Just got a new 09 wrangler unlimited X... what plow do you suggest with no extra body work? I was thinking a Boss sport duty poly 7. Its mainly for my drivway and families diveways and maybe I'll pick up a couple of jobs now and then.. what does anybody think?


----------



## jey82047 (May 7, 2009)

Sorry forgot to add that i am used to using an old fisher on an even older 1993 Ford eplorer if that haleps anyone with their suggestions.


----------



## tjthorson (Jul 23, 2006)

I recommend the sno-way series plows. Get the downpressure, poly scraper, and poly moldboard.

I love mine!


----------



## tuna (Nov 2, 2002)

I don`t get it how does bodywork come in to play here?


----------



## RichG53 (Sep 16, 2008)

People need to proof read ...I think he means frame or body adjustments !!!!!!!!!!!


----------



## jey82047 (May 7, 2009)

Yes sorry, I meant I did not want to have to put ballast in the back or put in air bags/ shocks.. sorry I did not clarify.


----------



## tjthorson (Jul 23, 2006)

jey82047;780327 said:


> Yes sorry, I meant I did not want to have to put ballast in the back or put in air bags/ shocks.. sorry I did not clarify.

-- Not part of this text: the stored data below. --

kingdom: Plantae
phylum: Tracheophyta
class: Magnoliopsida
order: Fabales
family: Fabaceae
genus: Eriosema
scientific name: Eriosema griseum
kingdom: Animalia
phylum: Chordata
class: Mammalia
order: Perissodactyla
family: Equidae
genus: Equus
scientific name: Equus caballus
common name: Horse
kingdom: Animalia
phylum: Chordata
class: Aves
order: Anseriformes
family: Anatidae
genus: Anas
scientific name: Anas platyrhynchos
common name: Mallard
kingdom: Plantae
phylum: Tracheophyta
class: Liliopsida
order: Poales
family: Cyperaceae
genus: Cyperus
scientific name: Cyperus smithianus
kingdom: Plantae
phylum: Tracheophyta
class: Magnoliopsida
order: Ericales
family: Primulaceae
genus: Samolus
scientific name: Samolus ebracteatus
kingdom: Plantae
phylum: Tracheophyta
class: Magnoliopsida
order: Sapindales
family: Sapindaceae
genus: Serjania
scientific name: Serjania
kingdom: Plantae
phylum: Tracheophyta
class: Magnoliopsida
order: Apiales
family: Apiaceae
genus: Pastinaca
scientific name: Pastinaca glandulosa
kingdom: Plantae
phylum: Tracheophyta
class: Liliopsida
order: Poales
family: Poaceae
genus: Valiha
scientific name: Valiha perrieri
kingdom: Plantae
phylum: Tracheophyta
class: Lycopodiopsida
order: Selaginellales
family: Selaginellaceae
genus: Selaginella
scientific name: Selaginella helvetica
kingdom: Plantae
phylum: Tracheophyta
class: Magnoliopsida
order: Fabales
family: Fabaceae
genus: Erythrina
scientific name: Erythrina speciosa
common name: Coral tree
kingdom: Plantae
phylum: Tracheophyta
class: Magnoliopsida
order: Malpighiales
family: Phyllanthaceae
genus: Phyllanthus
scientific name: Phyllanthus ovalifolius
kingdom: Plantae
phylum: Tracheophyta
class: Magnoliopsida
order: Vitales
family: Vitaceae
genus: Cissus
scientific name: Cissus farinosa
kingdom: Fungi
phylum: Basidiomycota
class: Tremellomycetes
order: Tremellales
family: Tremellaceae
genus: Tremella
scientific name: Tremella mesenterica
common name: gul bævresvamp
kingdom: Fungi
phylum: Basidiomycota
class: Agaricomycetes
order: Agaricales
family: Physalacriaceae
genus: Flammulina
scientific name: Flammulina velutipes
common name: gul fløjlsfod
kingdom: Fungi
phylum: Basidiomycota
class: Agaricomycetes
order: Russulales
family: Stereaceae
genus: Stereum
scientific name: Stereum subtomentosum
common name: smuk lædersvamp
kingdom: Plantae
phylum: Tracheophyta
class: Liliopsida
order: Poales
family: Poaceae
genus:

I would put airbags anyway just so you arent hitting your bumpstops. Airlift bags for my TJ are around $75 for the pair.... I suspect the JK ones are around the same. A cheap and great addition to any plow on a jeep. Ballast in the back might not be necessary, i know for me - with the downpressure, i never ballast.....


----------



## hillbillydeluxe (Mar 15, 2008)

we use the SnoWay 7'6" series 22 w/ downpressure, and wireless remote. Didn't have to do anything to the Jeep. It's strong point is it's weight ...or lack of it. We like it a lot. What's probably more important is to find a quality snowplow dealer close to you, see what he carries or can order, and develop a relationship with the dealer. Thats very important when you need any service. 
Good luck,
David


----------